14/07/2023
Les aventures de Napoléon dans le Tour de France
Je dois confesser mon amour des retransmissions du Tour de France cycliste, n'en déplaise aux mauvais esprits qui ne voient que le cirque médiatico-commercial qui l'accompagne, il est vrai de manière passablement parasite. La popularité du Tour, qui existe depuis plus de cent ans, est cause de cette exploitation éhontée par les marchands de saucisson et autres journalistes de télévision vendant les temps de cervelle des fans de vélo aux publicitaires en tous genres (cf. les flashs de pub ne cessant d'émailler les retransmissions). Tous les chimistes (on ne parle plus de dopage, mais qu'en est-il au juste? Il es toujours là, plus puissant que les contrôles anti-dopage ; il est instructif de suivre le site web d'Antoine Vayer: cyclisme-dopage.com) et journalistes s'en mêlent, et notamment les cultureux de service de France Télévision, les Franck Ferrand et autres Florent Dabadie qui profitent eux aussi de la fascination pour les forçats de la route (pas trop mal payés, cela dit, lesdits forçats ; c'est pas les salaires mirobolants des footballeurs, mais c'est tout de même conséquent, voir les montants sur le site Top Vélo) pour nous bassiner avec leurs églises et leurs châteaux de grands aristos et autres capitaines d'industrie dont visiblement ils adorent lécher les derrières, quand ce n'est pas l'occasion de nous tartiner les oreilles et les yeux avec leurs clichés relevant d'un insolite de pacotille, et des spécialités régionales incontournables (encore le saucisson).

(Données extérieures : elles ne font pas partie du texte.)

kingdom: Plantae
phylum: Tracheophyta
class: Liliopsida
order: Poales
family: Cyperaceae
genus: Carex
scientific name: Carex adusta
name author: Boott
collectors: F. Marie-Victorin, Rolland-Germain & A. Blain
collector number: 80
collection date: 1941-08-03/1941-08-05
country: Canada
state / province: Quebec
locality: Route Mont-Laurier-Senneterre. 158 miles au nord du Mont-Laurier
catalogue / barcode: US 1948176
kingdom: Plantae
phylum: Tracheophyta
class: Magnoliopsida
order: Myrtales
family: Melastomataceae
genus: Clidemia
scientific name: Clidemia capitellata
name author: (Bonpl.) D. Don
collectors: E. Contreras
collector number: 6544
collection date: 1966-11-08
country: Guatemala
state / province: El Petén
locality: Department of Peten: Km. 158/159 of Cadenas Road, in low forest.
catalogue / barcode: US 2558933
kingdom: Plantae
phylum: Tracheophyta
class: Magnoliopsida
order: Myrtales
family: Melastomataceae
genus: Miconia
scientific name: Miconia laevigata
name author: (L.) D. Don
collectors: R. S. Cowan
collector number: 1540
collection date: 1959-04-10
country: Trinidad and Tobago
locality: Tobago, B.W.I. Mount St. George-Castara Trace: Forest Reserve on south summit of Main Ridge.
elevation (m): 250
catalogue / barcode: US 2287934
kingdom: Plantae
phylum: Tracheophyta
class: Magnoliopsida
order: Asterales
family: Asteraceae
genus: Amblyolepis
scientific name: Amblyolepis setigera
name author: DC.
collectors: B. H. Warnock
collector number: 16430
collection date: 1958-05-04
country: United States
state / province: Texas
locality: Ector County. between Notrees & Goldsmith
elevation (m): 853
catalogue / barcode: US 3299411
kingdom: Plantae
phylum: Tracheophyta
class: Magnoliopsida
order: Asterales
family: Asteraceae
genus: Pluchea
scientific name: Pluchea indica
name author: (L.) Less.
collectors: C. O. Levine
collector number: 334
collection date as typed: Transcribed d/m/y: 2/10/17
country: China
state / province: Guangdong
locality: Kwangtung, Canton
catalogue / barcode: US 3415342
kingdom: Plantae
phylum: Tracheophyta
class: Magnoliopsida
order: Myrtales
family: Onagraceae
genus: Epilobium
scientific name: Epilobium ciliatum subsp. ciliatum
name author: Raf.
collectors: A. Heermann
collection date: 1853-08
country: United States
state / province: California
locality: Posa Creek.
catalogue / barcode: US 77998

Caricature d'Espé, site cyclisme-dopage.com
Il y a les "à côté du Tour", comme ils disent, et quand on parle de culture, il n'y en a que pour les superstitions et les architectures religieuses, l'art ne pouvant sans doute être que d'essence divine. Ferrand, causant avec sa cuillère d'argent dans la bouche, son style "Marie-Chantal" en extase perpétuelle devant les absidioles et autres arcs-boutants, donne une idée de la culture qui est ultra ringarde et scandaleusement unilatérale. Les "à côté du Tour" ne sont jamais pour l'art populaire, les créations véritablement singulières et inventives que le parcours du Tour pourtant relie bien souvent les unes aux autres. A tel point que je me prends à rêver devant mon poste de TV à d'autres chroniqueurs qui nous rafraîchiraient en nous présentant à chaque étape l'auteur d'art brut ou naïf situé dans un des endroits fréquentés par les coureurs durant l'étape.
Le Palais Idéal du Facteur Cheval,à Hauterives (Drôme), carte postale moderne (années 1980).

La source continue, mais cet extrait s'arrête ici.